Wilhelm, qui s’était déjà figuré les louanges délicates qu’il adresserait au prince par la bouche de Minerve, ne céda sur le dernier point qu’après une longue résistance ; mais il se sentit vaincu par une bien douce violence : les beaux yeux de la comtesse et ses manières aimables l’auraient aisément décidé à sacrifier même la plus agréable et la plus belle conception, l’unité, si désirée, d’une composition et tous les plus heureux détails, et à travailler contre sa conscience de poète. Sa conscience de citoyen eut aussi à soutenir un rude combat, lorsqu’on on vint à la distribution des rôles, et que les dames exigèrent expressément qu’il en prît un.

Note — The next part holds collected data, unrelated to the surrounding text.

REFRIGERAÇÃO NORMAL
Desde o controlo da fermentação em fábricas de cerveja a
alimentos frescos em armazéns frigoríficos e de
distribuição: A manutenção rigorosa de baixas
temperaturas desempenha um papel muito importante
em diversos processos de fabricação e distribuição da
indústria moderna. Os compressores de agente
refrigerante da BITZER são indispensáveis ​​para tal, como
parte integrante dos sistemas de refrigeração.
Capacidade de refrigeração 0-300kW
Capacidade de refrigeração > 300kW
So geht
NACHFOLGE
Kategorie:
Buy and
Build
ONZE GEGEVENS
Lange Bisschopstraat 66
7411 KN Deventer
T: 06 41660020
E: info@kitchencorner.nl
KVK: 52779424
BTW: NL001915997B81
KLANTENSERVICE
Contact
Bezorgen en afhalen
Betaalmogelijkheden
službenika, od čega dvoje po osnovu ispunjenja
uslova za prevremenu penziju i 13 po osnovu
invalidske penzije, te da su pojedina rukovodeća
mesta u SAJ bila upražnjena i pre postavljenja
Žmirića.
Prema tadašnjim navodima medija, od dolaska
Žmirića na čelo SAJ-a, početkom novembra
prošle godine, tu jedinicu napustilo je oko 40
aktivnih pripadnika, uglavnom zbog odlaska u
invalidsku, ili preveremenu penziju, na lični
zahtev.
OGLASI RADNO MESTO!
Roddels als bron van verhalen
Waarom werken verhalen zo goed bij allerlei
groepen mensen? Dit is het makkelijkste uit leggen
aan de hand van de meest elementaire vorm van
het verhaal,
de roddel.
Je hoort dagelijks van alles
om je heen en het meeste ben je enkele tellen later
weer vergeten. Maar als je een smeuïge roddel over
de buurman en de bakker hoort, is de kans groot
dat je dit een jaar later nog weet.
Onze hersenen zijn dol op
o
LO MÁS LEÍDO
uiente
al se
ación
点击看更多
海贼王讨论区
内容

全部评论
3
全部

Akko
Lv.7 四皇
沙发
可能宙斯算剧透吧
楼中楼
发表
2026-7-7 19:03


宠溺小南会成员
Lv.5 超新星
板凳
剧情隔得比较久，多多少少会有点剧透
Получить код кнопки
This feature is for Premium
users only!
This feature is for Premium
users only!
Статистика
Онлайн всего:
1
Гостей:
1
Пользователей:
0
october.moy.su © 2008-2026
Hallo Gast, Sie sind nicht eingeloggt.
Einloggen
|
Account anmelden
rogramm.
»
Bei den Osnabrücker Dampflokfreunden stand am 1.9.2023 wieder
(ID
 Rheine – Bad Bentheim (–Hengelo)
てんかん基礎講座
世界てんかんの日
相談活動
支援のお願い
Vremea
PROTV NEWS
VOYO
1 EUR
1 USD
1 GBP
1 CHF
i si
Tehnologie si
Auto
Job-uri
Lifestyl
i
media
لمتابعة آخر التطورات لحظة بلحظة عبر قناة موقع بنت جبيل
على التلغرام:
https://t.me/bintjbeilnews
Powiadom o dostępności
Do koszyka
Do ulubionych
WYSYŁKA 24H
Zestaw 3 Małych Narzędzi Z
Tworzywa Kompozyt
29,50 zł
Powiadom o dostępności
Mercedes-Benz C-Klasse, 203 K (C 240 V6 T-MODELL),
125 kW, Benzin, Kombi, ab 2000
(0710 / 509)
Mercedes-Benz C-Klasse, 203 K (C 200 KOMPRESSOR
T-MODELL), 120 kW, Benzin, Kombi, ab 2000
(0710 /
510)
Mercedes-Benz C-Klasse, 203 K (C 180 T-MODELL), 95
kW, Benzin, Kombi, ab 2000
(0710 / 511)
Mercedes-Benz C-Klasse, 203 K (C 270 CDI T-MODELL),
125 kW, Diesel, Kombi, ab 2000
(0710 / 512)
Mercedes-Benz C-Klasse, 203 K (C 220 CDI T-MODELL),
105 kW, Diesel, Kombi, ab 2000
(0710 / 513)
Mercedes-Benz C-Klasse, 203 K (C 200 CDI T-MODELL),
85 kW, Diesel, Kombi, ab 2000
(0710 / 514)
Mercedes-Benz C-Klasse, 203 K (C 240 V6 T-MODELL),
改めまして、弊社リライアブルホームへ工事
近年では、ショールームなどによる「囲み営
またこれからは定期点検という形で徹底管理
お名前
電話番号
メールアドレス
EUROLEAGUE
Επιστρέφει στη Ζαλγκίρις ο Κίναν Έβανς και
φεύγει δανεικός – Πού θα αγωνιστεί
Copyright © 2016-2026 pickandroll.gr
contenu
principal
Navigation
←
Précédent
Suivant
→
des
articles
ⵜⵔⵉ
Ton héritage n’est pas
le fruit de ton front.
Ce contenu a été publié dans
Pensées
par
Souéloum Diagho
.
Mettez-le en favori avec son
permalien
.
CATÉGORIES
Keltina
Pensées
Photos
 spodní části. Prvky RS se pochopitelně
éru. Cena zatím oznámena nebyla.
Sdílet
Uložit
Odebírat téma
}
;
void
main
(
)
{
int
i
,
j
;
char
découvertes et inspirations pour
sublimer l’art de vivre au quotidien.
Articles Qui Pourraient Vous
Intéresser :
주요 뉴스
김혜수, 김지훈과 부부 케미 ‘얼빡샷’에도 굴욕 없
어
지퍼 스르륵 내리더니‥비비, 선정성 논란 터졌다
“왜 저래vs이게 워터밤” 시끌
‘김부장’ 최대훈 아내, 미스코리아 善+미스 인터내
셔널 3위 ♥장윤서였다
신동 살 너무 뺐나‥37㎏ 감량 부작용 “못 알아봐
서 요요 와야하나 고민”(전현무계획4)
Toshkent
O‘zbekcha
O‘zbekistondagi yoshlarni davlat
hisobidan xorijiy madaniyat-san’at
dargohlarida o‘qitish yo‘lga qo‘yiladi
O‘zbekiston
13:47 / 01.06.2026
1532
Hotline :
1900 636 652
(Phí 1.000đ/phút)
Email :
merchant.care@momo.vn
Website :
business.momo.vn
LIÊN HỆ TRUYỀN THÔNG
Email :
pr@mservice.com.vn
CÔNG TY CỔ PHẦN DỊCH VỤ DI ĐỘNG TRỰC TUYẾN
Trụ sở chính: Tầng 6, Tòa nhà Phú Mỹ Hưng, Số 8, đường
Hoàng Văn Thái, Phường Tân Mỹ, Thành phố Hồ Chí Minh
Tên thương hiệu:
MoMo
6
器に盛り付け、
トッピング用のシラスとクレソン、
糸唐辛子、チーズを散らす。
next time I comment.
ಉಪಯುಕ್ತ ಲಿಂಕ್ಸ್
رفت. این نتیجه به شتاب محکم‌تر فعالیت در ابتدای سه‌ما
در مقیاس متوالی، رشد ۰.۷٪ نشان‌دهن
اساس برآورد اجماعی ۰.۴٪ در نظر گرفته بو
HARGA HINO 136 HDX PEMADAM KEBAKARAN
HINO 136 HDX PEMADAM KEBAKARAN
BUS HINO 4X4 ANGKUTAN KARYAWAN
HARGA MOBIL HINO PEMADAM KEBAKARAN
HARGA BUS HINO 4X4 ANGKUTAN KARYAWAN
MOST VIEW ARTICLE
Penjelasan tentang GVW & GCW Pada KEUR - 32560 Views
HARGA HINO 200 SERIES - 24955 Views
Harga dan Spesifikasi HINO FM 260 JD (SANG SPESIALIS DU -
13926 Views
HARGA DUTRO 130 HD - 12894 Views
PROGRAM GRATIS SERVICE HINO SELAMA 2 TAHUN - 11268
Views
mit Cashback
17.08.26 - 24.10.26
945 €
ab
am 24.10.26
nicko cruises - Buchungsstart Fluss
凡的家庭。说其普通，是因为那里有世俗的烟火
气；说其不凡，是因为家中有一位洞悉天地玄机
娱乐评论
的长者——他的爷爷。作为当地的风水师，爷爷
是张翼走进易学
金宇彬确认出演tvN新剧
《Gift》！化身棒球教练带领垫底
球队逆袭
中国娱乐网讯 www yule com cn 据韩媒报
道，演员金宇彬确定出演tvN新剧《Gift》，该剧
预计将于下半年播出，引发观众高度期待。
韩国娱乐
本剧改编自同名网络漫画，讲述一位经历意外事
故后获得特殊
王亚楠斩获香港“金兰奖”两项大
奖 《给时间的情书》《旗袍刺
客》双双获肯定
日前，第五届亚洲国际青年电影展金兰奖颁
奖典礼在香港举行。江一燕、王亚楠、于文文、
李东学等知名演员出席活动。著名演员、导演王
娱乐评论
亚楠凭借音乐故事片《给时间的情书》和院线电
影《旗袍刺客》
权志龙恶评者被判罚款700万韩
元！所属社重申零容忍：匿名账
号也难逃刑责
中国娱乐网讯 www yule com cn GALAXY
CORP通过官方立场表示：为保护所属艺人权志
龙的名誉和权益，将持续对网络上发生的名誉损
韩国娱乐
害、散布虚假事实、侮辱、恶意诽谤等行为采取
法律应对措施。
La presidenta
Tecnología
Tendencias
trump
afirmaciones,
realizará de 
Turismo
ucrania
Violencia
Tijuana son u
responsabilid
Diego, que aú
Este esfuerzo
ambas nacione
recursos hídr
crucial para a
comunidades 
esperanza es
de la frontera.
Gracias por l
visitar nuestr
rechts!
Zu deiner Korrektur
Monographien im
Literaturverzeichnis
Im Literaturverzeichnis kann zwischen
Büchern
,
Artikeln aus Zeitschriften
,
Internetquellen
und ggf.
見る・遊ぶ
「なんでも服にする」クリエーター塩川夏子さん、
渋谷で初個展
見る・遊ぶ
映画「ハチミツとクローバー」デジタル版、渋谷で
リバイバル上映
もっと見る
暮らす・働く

Laërtes avait, pour sa part, le terrible dieu de la guerre ; Wilhelm devait représenter le chef des gens du pays, qui avait à dire quelques vers agréables et touchants. Après avoir regimbé quelque temps, il finit par se rendre ; il ne trouva surtout point d’excuse, quand la baronne lui représenta que le théâtre du château devait être purement considéré comme un théâtre de société, où elle jouerait elle-même volontiers, si seulement on pouvait amener la chose d’une manière convenable. Là-dessus les dames congédièrent Wilhelm avec une grâce charmante. La baronne lui assura qu’il était un homme incomparable, et l’accompagna jusqu’à l’escalier dérobé, où, en lui disant adieu, elle lui pressa doucement la main.